Our analysis suggests that RIVN is unlikely to be re-rated materially in the near term. While the post-earnings buying surge could have taken out some bears, RIVN’s critical resistance zone remains at its August highs.
Hence, we urge investors to wait for a deep pullback for RIVN to consolidate constructively before assessing the opportunity to add exposure.
Revising from Speculative Buy to Hold for now.
RIVN: Production Is On Track For a Strong Q4 Cadence
Management reiterated its FY22 production outlook of 25K, as Rivian updated 15K of production as of Q3. Therefore, its guidance implies 10K of production in Q4, up nearly 36% QoQ.
We believe management’s confidence emanated from the successful start of its second shift on its facility, as it articulated:
So we’re going through that ramp now. It is going well. The first shift continues to make improvements. We’re very much focused not just on the ramp, but also on operational efficiencies and cost efficiencies, many of which come implicitly just through achieving higher output of the plant and leveraging more of our fixed costs more efficiently across more volume.
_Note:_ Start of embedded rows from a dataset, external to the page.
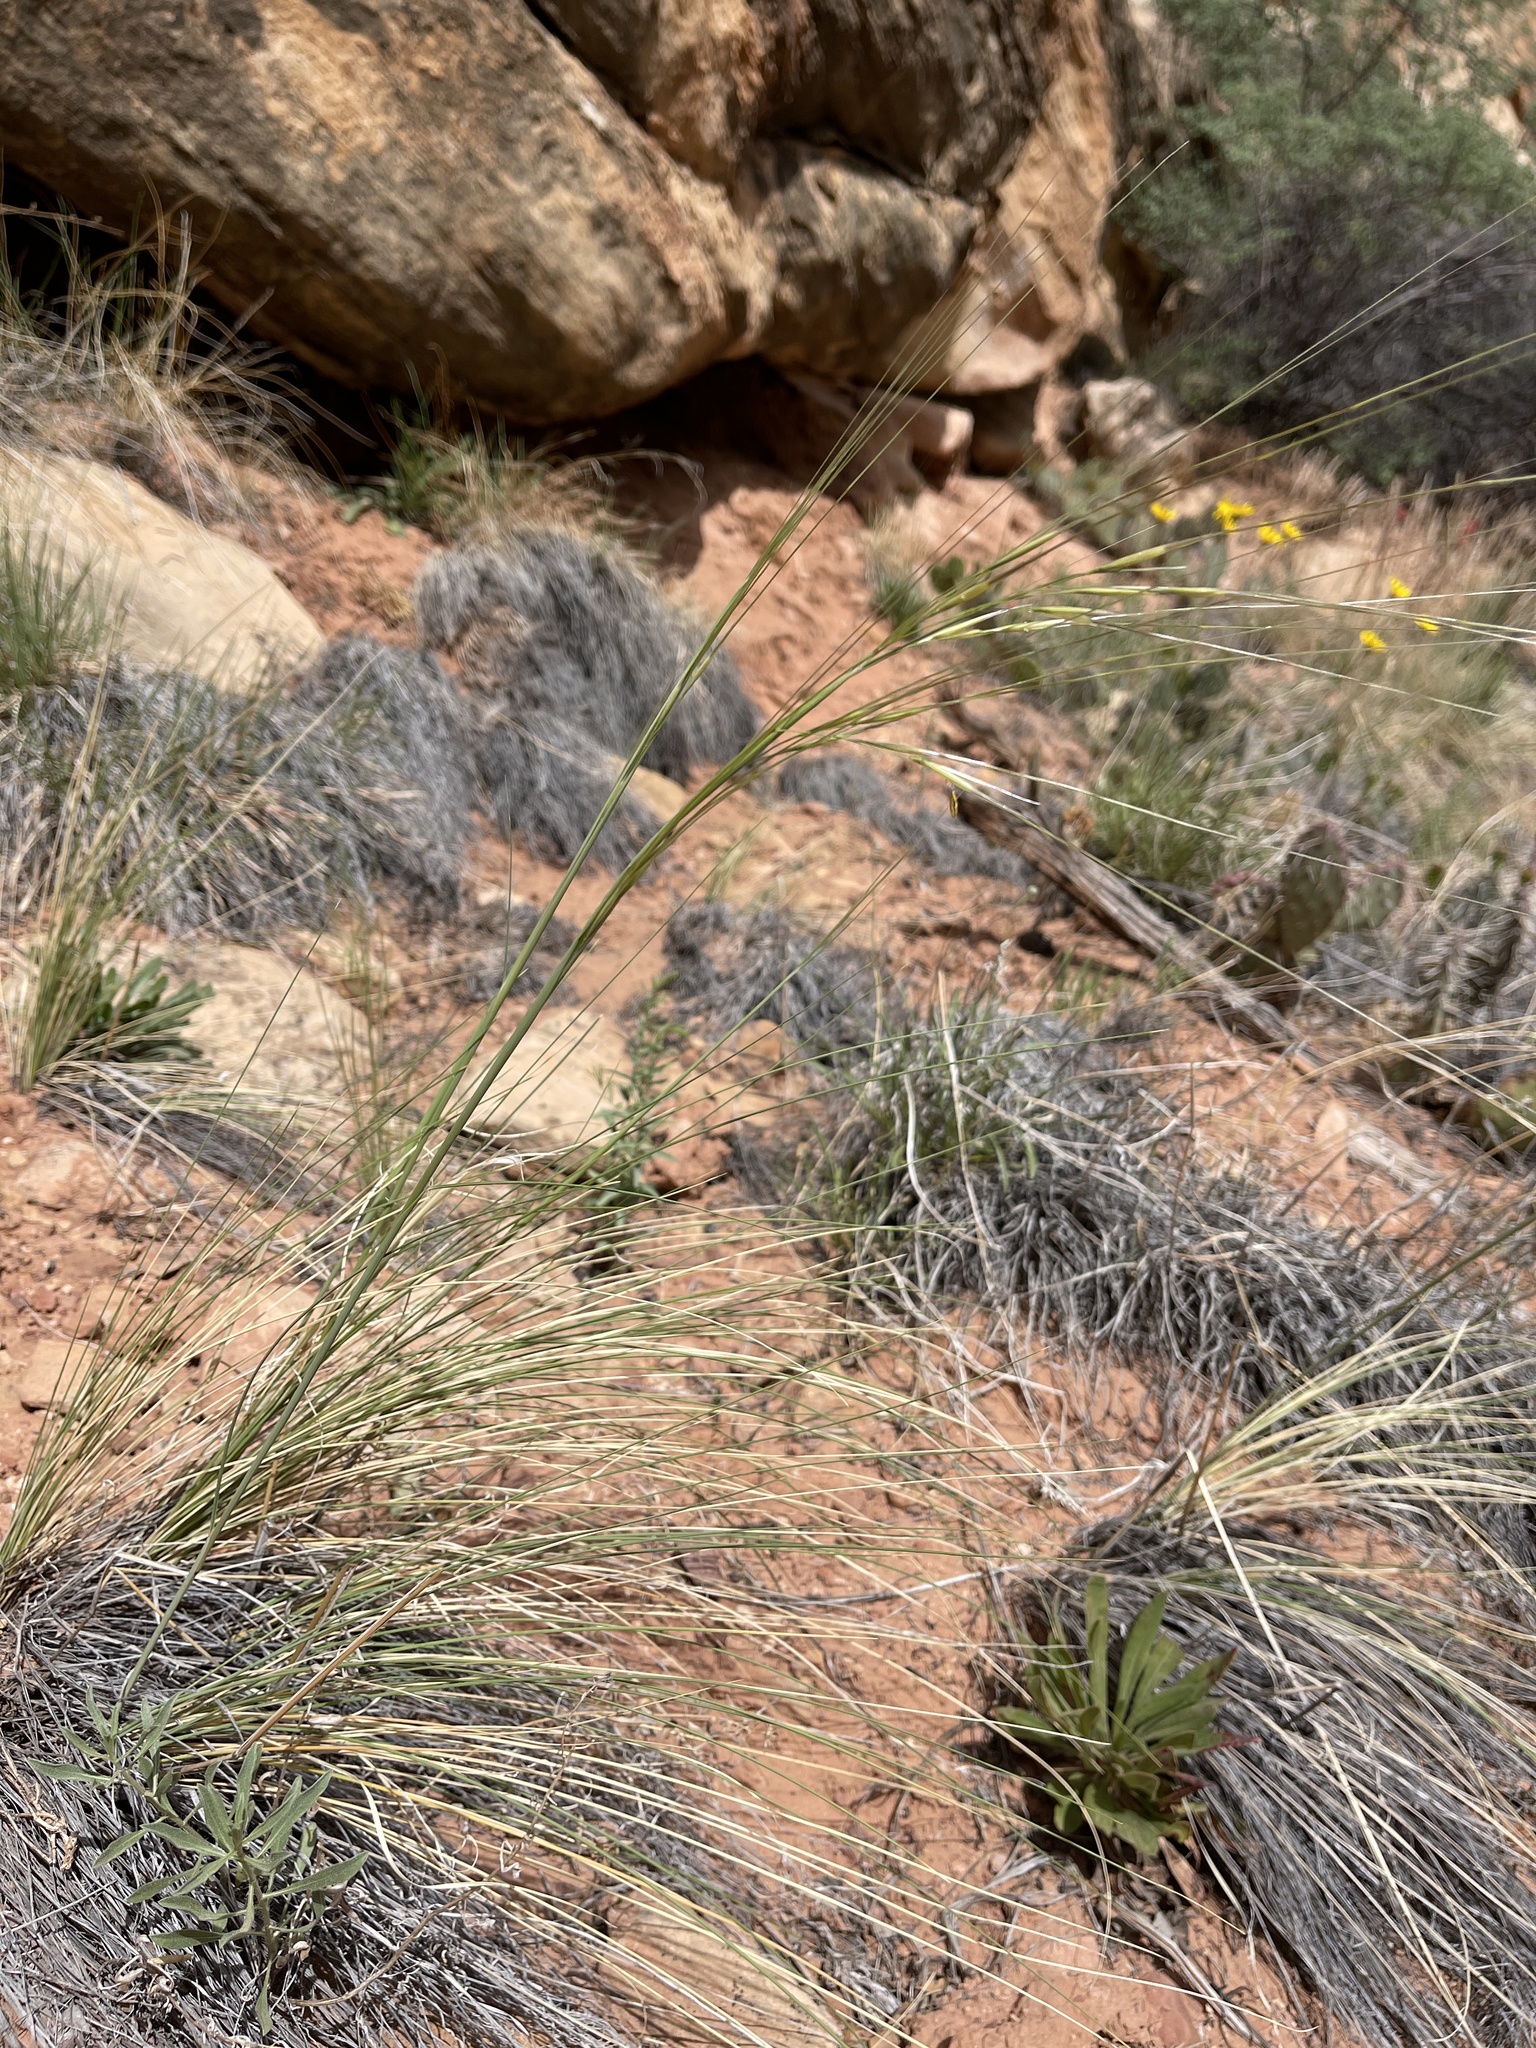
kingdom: Plantae
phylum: Tracheophyta
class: Liliopsida
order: Poales
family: Poaceae
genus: Hesperostipa
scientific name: Hesperostipa comata
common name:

But we’re very much focused on fully ramping the second shift and going into 2023 strong. (Rivian FQ3’22 earnings call)
We believe that management’s attention on ramping production while keeping a close eye on achieving higher efficiencies is critical to its path to profitability.
Hence, that was demonstrated in Rivian outperforming its Q3 profitability estimates, as it benefited from higher volume against its fixed costs base. Accordingly, Rivian delivered an adjusted EBITDA of -$1.31B (Vs. -$1.41B consensus).
As a result, we believe the company’s ability to meet its FY22 adjusted EBITDA guidance of -$5.45B (Vs. -$5.49 consensus) has been bolstered, as the Street was still tentative in its previous projections.
Is RIVN Stock A Buy, Sell, Or Hold?
Management has demonstrated its ability to execute well for the second consecutive quarter while keeping a close eye on achieving its long-term profitability targets.
As such, the post-earnings spike has likely reflected its near-term upside, even though Wall Street has yet to revise its projections (as the market is forward-looking).
As seen above, buyers failed to push the stock above its August highs resolutely in its rally from its September lows. Hence, we postulate that its critical resistance level of $40 could continue to attract intense selling pressure, given the decisive rejection of further buying upside from that level.
As such, we believe a deeper pullback is necessary to help provide investors with an improved reward/risk profile to bet on Rivian’s execution risks.
The post-earnings surge could see RIVN open today’s session around the $30 zone. While it proffers more than 30% upside (to $40) from that level, we urge investors to apply a significant buffer as RIVN has seen robust selling pressure recently below its August/September highs.
Hence, we believe a potential re-test of its July lows could offer investors vital clues on the market’s directional bias. Also, a successful re-test should provide a much-improved reward/risk upside from those levels.
Revising from Speculative Buy to Hold for now.
Disclosure: I/we have no stock, option or similar derivative position in any of the companies mentioned, and no plans to initiate any such positions within the next 72 hours. I wrote this article myself, and it expresses my own opinions. I am not receiving compensation for it (other than from Seeking Alpha). I have no business relationship with any company whose stock is mentioned in this article.